### Texto fuente ###
Un notario fue sentenciado a pagar daños, costas y perjuicios a un cliente. La Sala Primera determinó que durante la compraventa de una finca, el profesional incumplió con su deber de asesorar al vendedor sobre los riesgos de aceptar tres vehículos como parte del pago.
Los hechos ocurrieron en 2017, cuando una persona recurrió al notario como parte del proceso de venta de una finca a una sociedad anónima. En el contrato acordaron que el vendedor aceptaría tres vehículos como parte del pago, pero nunca los recibió. Entonces se abrió un proceso ordinario civil contra el abogado por autorizar esta transacción.
En 2021 el Tribunal Segundo Colegiado de Primera Instancia Civil estableció que el notario no tenía responsabilidad civil. El caso se apeló, y la Sala Primera concluyó que, de acuerdo con Código Notarial, el el profesional debió “brindar una asesoría activa, imparcial y técnica a las partes que intervienen en un acto
notarial”.
Los magistrados explicaron que el notario no comprobó que los vehículos del pago estuvieran inscritos a nombre del comprador de la finca, tampoco advirtió al vendedor de las consecuencias legales de aceptar bienes cuya propiedad no estuviera acreditada. De manera que el cliente del notario no tenía información vital para considerar los riesgos del negocio.
La Sala sentenció al notario a pagar por los daños porque su negligencia permitió que se formalizara un negocio en el que no se garantizaba que el vendedor obtendría lo que se le prometió en el contrato.
### Datos del ejercicio ###
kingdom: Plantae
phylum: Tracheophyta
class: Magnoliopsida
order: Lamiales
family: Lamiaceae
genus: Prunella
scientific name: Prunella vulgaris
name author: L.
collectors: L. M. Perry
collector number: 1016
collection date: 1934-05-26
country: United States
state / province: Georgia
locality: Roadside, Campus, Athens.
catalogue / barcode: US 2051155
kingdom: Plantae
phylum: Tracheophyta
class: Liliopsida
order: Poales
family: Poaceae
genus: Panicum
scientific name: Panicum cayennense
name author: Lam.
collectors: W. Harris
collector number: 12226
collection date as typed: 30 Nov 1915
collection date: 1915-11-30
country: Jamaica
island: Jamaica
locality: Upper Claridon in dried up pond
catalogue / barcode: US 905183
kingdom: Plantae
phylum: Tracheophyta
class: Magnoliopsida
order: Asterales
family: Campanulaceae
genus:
###
§ **Consigna 1**:
Según el texto fuente, ¿qué aceptaría el vendedor como parte del pago de la finca?
§ **Consigna 2**:
Con base en el texto fuente, explica por qué la Sala Primera condenó al notario a pagar los daños.
§ **Consigna 3**:
Extrae del texto fuente el pasaje que va desde "Un notario fue" hasta "parte del pago.", este último incluido.
Para esta actividad no se necesitan los ítems.

§ **Solución 1**:
Tres vehículos.

§ **Solución 2**:
Su negligencia permitió que se formalizara un negocio en el que no se garantizaba que el vendedor obtendría lo prometido en el contrato. No comprobó que los vehículos estuvieran inscritos a nombre del comprador ni advirtió al vendedor de las consecuencias legales de aceptarlos.

§ **Solución 3**:
Un notario fue sentenciado a pagar daños, costas y perjuicios a un cliente. La Sala Primera determinó que durante la compraventa de una finca, el profesional incumplió con su deber de asesorar al vendedor sobre los riesgos de aceptar tres vehículos como parte del pago.